When it comes to law and order, East Texas plays by its own rules--a fact that Darren Mathews, a black Texas Ranger, knows all too well. Deeply ambivalent about growing up black in the lone star state, he was the first in his family to get as far away from Texas as he could. Until duty called him home.
When his allegiance to his roots puts his job in jeopardy, he travels up Highway 59 to the small town of Lark, where two murders--a black lawyer from Chicago and a local white woman--have stirred up a hornet's nest of resentment. Darren must solve the crimes--and save himself in the process--before Lark's long-simmering racial fault lines erupt.
A rural noir suffused with the unique music, color, and nuance of East Texas, Bluebird, Bluebird is an exhilarating, timely novel about the collision of race and justice in America.
This is actually a re-read for me. I listened to this book last year, and got really excited when I realized that the sequel was coming out. Then I realized that I remember the highlights of this book and the crime, but not much about Darren’s personal story or where we left him. And I knew I loved this book, so reading it again wasn’t exactly a hardship.
I think I liked it even more this time around. I really liked listening to it, and the narration was really good, but there was something about actually reading this that allowed me to sit on my couch, but be transported to Lark, TX. Attica Locke is so good at conveying atmosphere. I’m sitting here on my couch in January, and even so, I swear I could feel the Texas sun baking my skin. (To be fair, for some reason that’s definitely not climate change, it’s 72 degrees here on this random Saturday in January in the midwest, so maybe that’s what I’m feeling. Yes, that’s sarcasm)

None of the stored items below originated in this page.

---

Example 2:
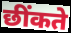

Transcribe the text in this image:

छींकते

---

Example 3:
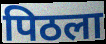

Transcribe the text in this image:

पिठला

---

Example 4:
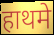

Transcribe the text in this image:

हाथमे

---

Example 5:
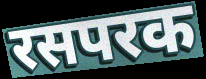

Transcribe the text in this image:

रसपरक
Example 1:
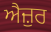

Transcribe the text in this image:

ਐਜ਼ੁਰ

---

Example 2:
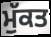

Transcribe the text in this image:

ਮੁੱਕਤ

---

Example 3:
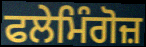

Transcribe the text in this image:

ਫਲੇਮਿੰਗੋਜ਼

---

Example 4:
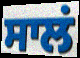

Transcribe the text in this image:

ਸਾਲਂ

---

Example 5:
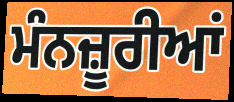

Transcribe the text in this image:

ਮੰਨਜ਼ੂਰੀਆਂ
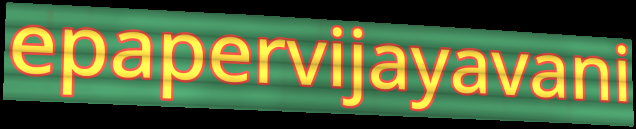
epapervijayavani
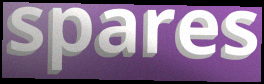
spares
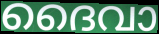
ദൈവാ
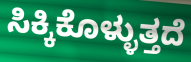
ಸಿಕ್ಕಿಕೊಳ್ಳುತ್ತದೆ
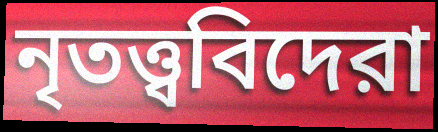
নৃতত্ত্ববিদেরা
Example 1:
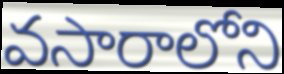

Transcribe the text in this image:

వసారాలోని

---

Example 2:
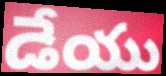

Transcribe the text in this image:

డేయు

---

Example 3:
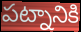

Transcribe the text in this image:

పట్నానికి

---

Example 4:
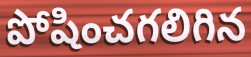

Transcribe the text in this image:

పోషించగలిగిన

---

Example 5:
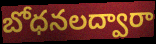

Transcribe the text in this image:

బోధనలద్వారా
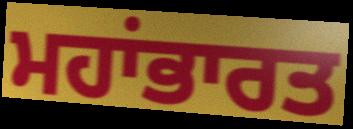
ਮਹਾਂਭਾਰਤ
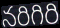
నరిగిరి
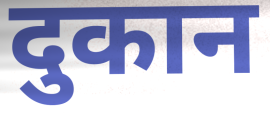
दुकान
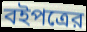
বইপত্রের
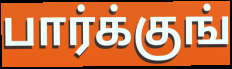
பார்க்குங்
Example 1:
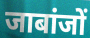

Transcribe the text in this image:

जाबांजों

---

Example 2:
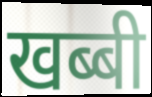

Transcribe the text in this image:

खब्बी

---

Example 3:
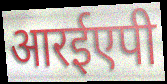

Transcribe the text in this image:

आरईएपी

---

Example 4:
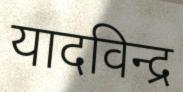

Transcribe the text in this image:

यादविन्द्र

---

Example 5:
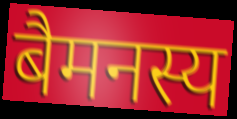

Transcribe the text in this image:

बैमनस्य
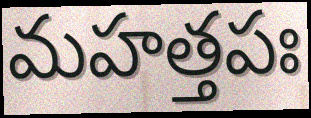
మహత్తపః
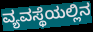
ವ್ಯವಸ್ಥೆಯಲ್ಲಿನ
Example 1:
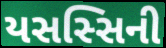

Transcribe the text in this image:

યસસ્સિની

Darren Mathews is a Texas Ranger, one of the very few black Texas Rangers. Currently suspended from duty because it’s suspected he helped a friend cover up a murder, he finds himself embroiled in a case anyway. Two people have been murdered in Lark, Texas. One black man was found drowned in the bayou, Michael Wright, a lawyer from Chicago who was passing through town, and a few days later a white woman named Missy Dale, a young, married local girl washes up in the same area. Michael and Missy were seen chatting in the days before their deaths, and Darren is immediately sure that the cases are related, and is equally sure that race plays a big part in the murders.
The local authorities are ready to sweep both murders under the rug with a shrug, and they are not pleased when a Ranger shows up, and even less pleased that a black Ranger has shown up. He’s not welcome by anyone, not even the people he’s ostensibly there to help. He has no reason to stay, no reason to put himself on the line for these people and this town, but he’s not going to give up until he figures out what happened to Michael and Missy, or his bosses force him out.

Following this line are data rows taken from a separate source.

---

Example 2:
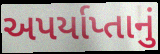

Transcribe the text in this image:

અપર્યાપ્તાનું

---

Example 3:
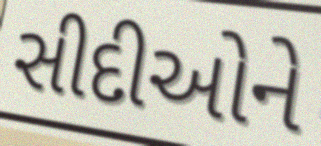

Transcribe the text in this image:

સીદીઓને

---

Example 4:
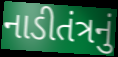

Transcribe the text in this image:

નાડીતંત્રનું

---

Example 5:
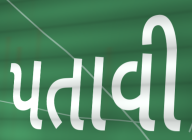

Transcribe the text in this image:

પતાવી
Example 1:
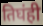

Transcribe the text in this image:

तिघंही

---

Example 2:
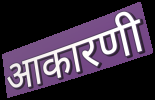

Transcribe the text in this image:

आकारणी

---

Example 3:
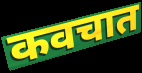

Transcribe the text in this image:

कवचात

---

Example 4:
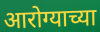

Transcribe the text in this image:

आरोग्याच्या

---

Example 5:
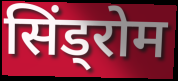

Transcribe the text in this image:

सिंड्रोम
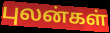
புலன்கள்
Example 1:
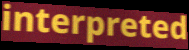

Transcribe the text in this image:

interpreted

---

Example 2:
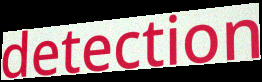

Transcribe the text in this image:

detection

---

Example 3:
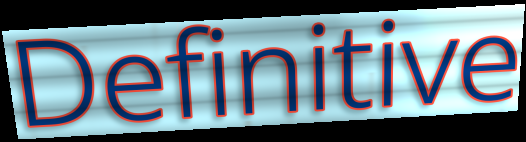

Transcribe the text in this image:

Definitive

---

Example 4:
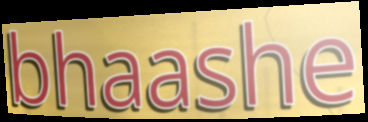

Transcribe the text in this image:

bhaashe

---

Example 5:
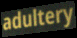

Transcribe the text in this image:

adultery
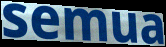
semua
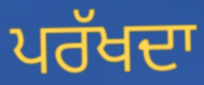
ਪਰੱਖਦਾ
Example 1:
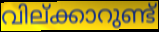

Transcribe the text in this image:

വില്ക്കാറുണ്ട്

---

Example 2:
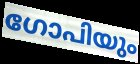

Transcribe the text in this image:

ഗോപിയും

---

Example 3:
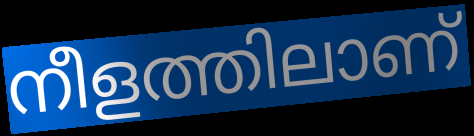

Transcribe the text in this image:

നീളത്തിലാണ്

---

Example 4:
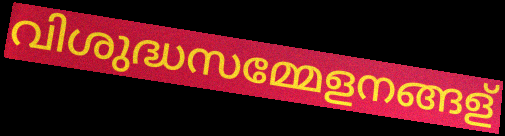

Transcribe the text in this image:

വിശുദ്ധസമ്മേളനങ്ങള്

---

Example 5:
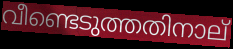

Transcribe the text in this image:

വീണ്ടെടുത്തതിനാല്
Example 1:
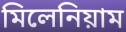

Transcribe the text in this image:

মিলেনিয়াম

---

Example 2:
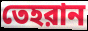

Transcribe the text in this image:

তেহরান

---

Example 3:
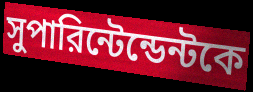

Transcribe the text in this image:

সুপারিন্টেন্ডেন্টকে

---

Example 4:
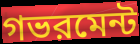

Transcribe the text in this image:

গভরমেন্ট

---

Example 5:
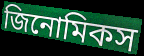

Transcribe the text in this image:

জিনোমিকস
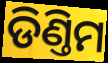
ଡିଣ୍ତିମ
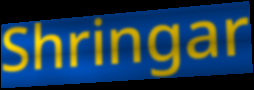
Shringar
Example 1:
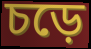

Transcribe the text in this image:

চড়ে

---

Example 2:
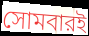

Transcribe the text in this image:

সোমবারই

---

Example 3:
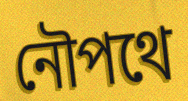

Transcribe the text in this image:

নৌপথে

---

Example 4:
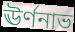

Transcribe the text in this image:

ঊর্ণনাভ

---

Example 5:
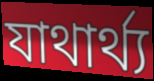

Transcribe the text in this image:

যাথার্থ্য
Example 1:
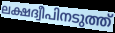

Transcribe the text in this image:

ലക്ഷദ്വീപിനടുത്ത്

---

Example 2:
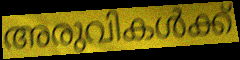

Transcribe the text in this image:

അരുവികൾക്ക്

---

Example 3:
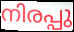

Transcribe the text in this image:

നിരപ്പു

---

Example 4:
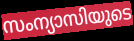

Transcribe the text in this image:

സംന്യാസിയുടെ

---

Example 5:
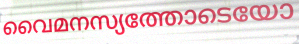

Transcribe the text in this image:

വൈമനസ്യത്തോടെയോ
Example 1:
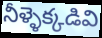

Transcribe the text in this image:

నీళ్ళెక్కడివి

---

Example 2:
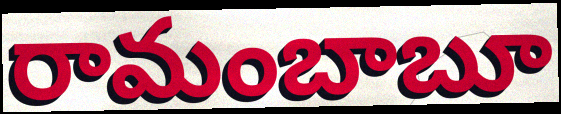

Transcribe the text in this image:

రామంబాబూ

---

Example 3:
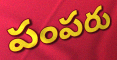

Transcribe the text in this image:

పంపరు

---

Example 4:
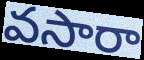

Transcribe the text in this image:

వసారా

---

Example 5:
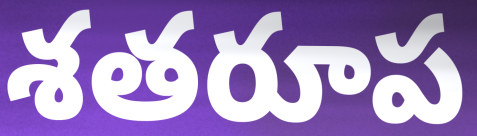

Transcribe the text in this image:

శతరూప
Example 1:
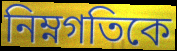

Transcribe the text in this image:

নিম্নগতিকে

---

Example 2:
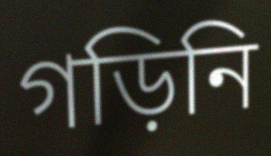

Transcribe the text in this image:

গড়িনি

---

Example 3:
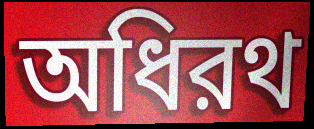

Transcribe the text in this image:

অধিরথ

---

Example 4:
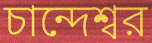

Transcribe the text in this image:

চান্দেশ্বর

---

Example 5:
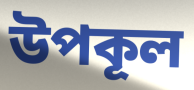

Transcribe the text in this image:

উপকূল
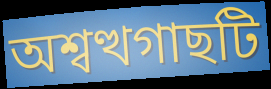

Lark, Texas is exactly what I think of when I hear “small Texas town”. It’s very small, only a few hundred people in fact, very insular, and very, very racist. However, that does not mean that Attica Locke has written it as a stereotype. The reason I can make a statement like that is that she has done an extraordinary job of drawing this town and its inhabitants. I could feel the heat, and almost smell the food Geneva was cooking at her place.
I can’t recommend this book highly enough. Darren is battling a lot of demons. He’s struggling with alcohol, separated from his wife, Lisa, and trying to decide what he’s going to do. He was in law school before joining the Rangers, and that’s a big part of the problems he and his wife are having. And it’s something he’s still struggling with. Does he want to stay a Ranger, and fight the system on the ground? Or does he want to go back to law school and fight the system from the other side? His wife wants him back in law school. She didn’t sign up to be married to a man who risks his life every day and she’s not hiding her feelings on the topic. We really don’t get much of Lisa in this book. We see a phone call or two between them, and Darren does think about her a lot, but that’s pretty much it.
This book doesn’t end on a cliffhanger, but it’s very clear from the end that there will be a sequel. Based on the ending, I do recommend reading Bluebird, Bluebird first. I don’t think you’ll be lost if you skip it and jump right into Heaven, My Home, but reading this one will give you a deeper understanding of the characters and the setting, and your reading experience will be richer for it. Heaven, My Home has just come out, and I just picked it up from the library today. I’ll be reading it as soon as I can get to it, so keep an eye out for that review shortly.